Lütfü Dağtaş- Evi, Karşıyaka'nın İzmir Körfezi'ne açılan en güzel caddelerinden Çamlık Caddesi'ne çıkan sokaklardan birisindeydi. Sokaklarımız komşuydu.

Attilâ İlhan ile tanışmam

Yıl 1970'lerin başı. Lise öğrencisiyim. Kendimce şiir, deneme yazıyorum. Yazına ilgi duyan hukuk fakültesi öğrencisi mahalle arkadaşım Taner'e (Ünlü) (Taner de benim gibi ailesiyle birlikte yine Çamlık'a çıkan bir başka sokakta oturuyordu)  gösterdim bir gün çalışmalarımı.
-Attilâ İlhan'a götürsene yazdıklarını. Gençlere yol gösterir, dedi.
Attilâ İlhan adını duymuşluğum var ama o kadar. Fotoğraflarını da hiç görmüşlüğüm yok. Taner'in önerisi karşısında o an korku kaynaklı titrediğimi bugün bile iyi anımsıyorum.

## Sağlanan veriler
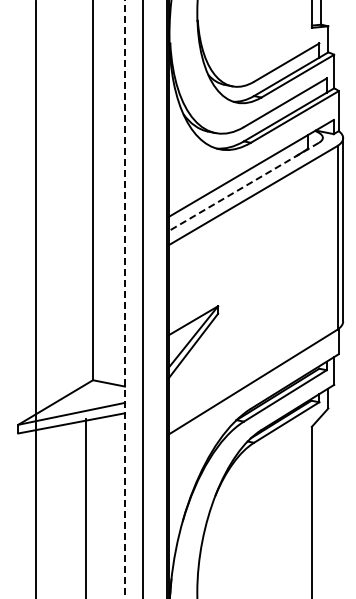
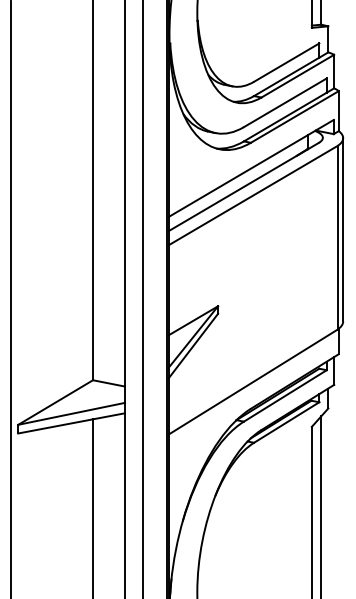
line at (243, 187): dashed -> solid
line at (35, 298) position: (35, 298) -> (10, 298)
line at (125, 299): dashed -> solid
line at (321, 505): none -> present
line at (86, 507) position: (86, 507) -> (93, 507)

## Görev
Attilâ İlhan ile tanışmayı anlatan sayfa alıntısına göre şu soruları yanıtlayın:
1. Lütfü Dağtaş'ın evi hangi caddeye çıkan sokaklardan birindeydi?
2. Anlatıcı 1970'lerin başında hangi okulun öğrencisiydi?
3. Taner hangi fakültede okuyordu?

## Beklenen yanıt
1. Çamlık Caddesi
2. Lise
3. Hukuk fakültesi